Summary of this article
Labour Code 2025 expands ESIC benefits by redefining wages, not raising ceilings.
Split salary structures now pull more employees into ESIC healthcare coverage.
Employers face higher compliance as allowances get counted as statutory wages.
Wider ESIC eligibility improves medical and income security for organised workers.
The Employees' State Insurance Corporation (ESIC) benefits are expected to extend to a significantly larger group of employees with the implementation of the Labour Code 2025, widening access to healthcare and income support for workers and their families, according to a recent report by The Economic Times. The expansion does not come from a hike in the wage ceiling but from a quiet yet important change in how wages are defined for social security purposes.
For years, many salaried employees remained outside ESIC coverage because their basic pay was kept artificially low, with the rest of the salary paid through allowances and variable components. While this helped employers reduce statutory outgo, it also meant employees earning stable incomes were excluded from social security benefits. The new labour code seeks to address this imbalance. Under the revised framework, if allowances and other components exceed a specified proportion of total pay, the excess is treated as wages. This adjustment alone is expected to bring a sizeable number of employees within the ESIC net.
Wider Eligibility Without Raising The Wage Ceiling
The revised wage definition is likely to affect employees across sectors such as manufacturing, services, retail, hospitality, and logistics, where split salary structures are common. Many workers who were earlier outside the scheme despite working in organised establishments may now become eligible for coverage under the Employees’ State Insurance Corporation.
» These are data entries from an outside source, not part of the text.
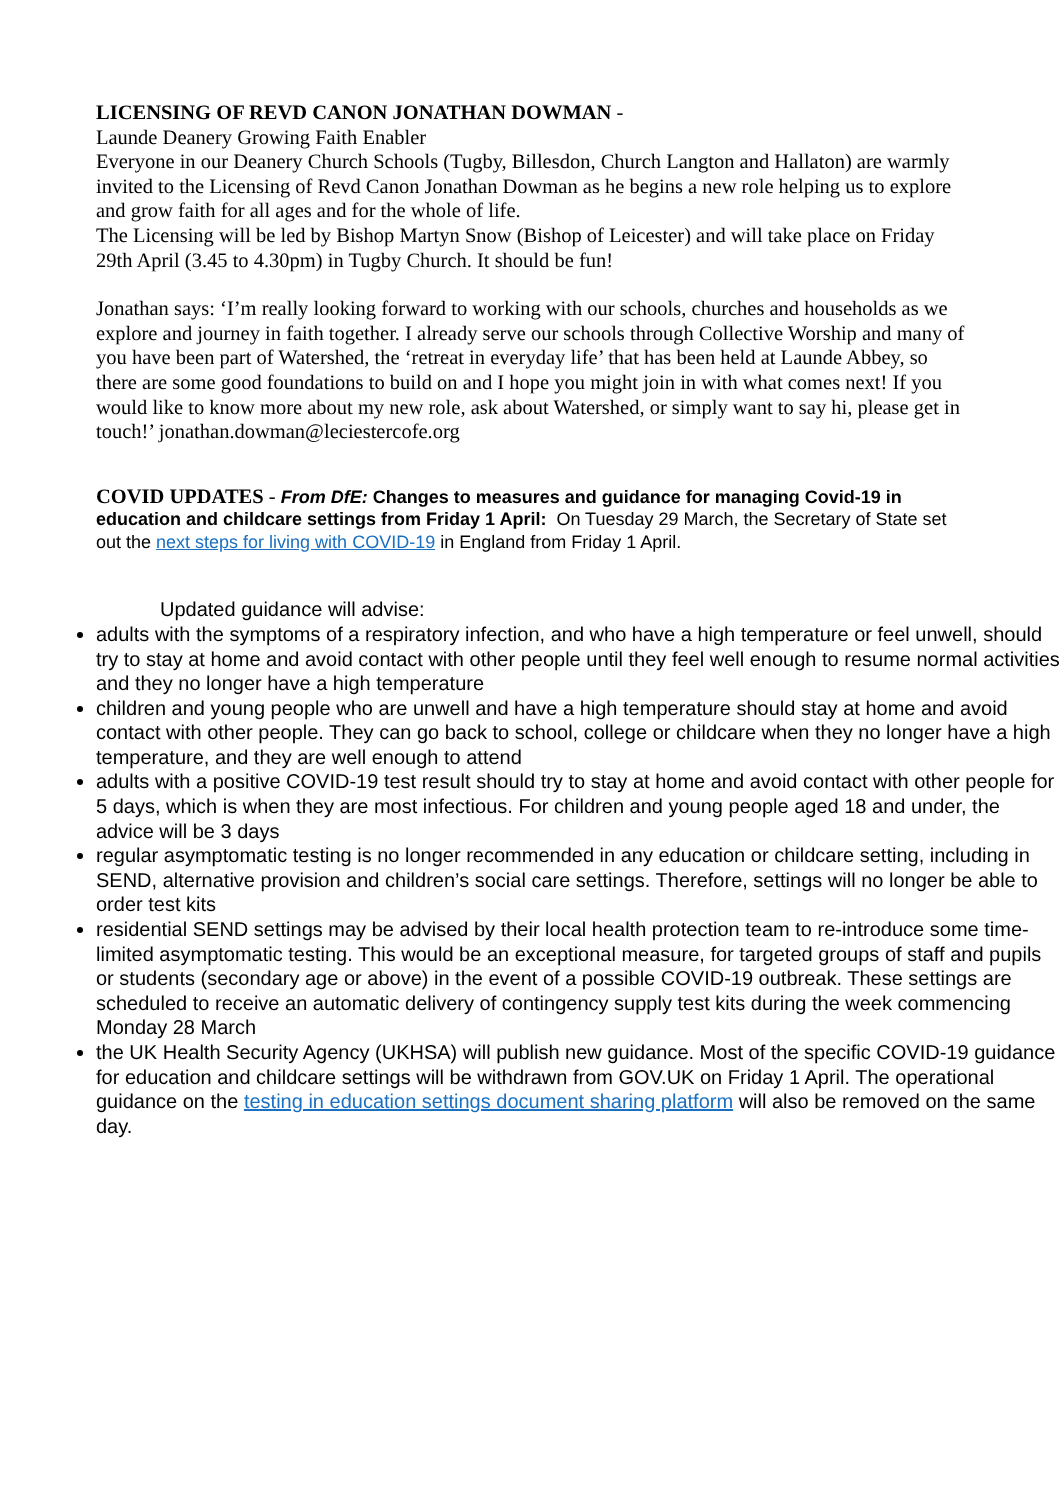LICENSING OF REVD CANON JONATHAN DOWMAN -
Launde Deanery Growing Faith Enabler
Everyone in our Deanery Church Schools (Tugby, Billesdon, Church Langton and Hallaton) are warmly invited to the Licensing of Revd Canon Jonathan Dowman as he begins a new role helping us to explore and grow faith for all ages and for the whole of life.
The Licensing will be led by Bishop Martyn Snow (Bishop of Leicester) and will take place on Friday 29th April (3.45 to 4.30pm) in Tugby Church. It should be fun!
Jonathan says: ‘I’m really looking forward to working with our schools, churches and households as we explore and journey in faith together. I already serve our schools through Collective Worship and many of you have been part of Watershed, the ‘retreat in everyday life’ that has been held at Launde Abbey, so there are some good foundations to build on and I hope you might join in with what comes next! If you would like to know more about my new role, ask about Watershed, or simply want to say hi, please get in touch!’ jonathan.dowman@leciestercofe.org
COVID UPDATES - From DfE: Changes to measures and guidance for managing Covid-19 in education and childcare settings from Friday 1 April: On Tuesday 29 March, the Secretary of State set out the next steps for living with COVID-19 in England from Friday 1 April.
Updated guidance will advise:
adults with the symptoms of a respiratory infection, and who have a high temperature or feel unwell, should try to stay at home and avoid contact with other people until they feel well enough to resume normal activities and they no longer have a high temperature
children and young people who are unwell and have a high temperature should stay at home and avoid contact with other people. They can go back to school, college or childcare when they no longer have a high temperature, and they are well enough to attend
adults with a positive COVID-19 test result should try to stay at home and avoid contact with other people for 5 days, which is when they are most infectious. For children and young people aged 18 and under, the advice will be 3 days
regular asymptomatic testing is no longer recommended in any education or childcare setting, including in SEND, alternative provision and children’s social care settings. Therefore, settings will no longer be able to order test kits
residential SEND settings may be advised by their local health protection team to re-introduce some time-limited asymptomatic testing. This would be an exceptional measure, for targeted groups of staff and pupils or students (secondary age or above) in the event of a possible COVID-19 outbreak. These settings are scheduled to receive an automatic delivery of contingency supply test kits during the week commencing Monday 28 March
the UK Health Security Agency (UKHSA) will publish new guidance. Most of the specific COVID-19 guidance for education and childcare settings will be withdrawn from GOV.UK on Friday 1 April. The operational guidance on the testing in education settings document sharing platform will also be removed on the same day.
Once enrolled, employees gain access to medical treatment at ESIC hospitals and empanelled facilities, along with cash benefits during periods of illness. Women employees are entitled to maternity benefits, while those who suffer employment-related injuries can receive disability compensation. In the event of a worker’s death due to a work-related cause, dependents are eligible for financial support. For families with limited savings, these benefits can provide critical protection during health or income shocks.
Employers Face Fresh Compliance Requirements
From an employer’s perspective, the expanded ESIC coverage means payroll structures can no longer be viewed purely from a cost-optimisation lens. Companies will need to review salary break-ups, identify employees who now qualify for ESIC, and ensure timely registration and contribution. Human resources and payroll teams may need to update systems and processes to align with the revised wage rules.
Labour specialists note that delays or gaps in compliance could result in penalties and retrospective contribution demands. Employees who later discover they were eligible but not enrolled may also raise disputes, particularly when benefits are denied at the time of need.
Implications Beyond Traditional Employment
The Labour Code 2025 also formally recognises gig and platform workers within the broader social security framework. While ESIC coverage does not automatically extend to this group, the recognition creates space for future schemes aimed at providing health and income protection to non-traditional workers. This is particularly relevant as platform-based work continues to grow across urban and semi-urban India.
A Gradual But Meaningful Shift
By redefining wages instead of increasing thresholds, the new labour code aims to close long-standing gaps in worker protection. As ESIC coverage expands, more households are likely to gain access to affordable healthcare and income support. For employees, checking eligibility under the new rules becomes essential. For employers, early alignment with the revised framework may help avoid compliance risks as enforcement gathers pace.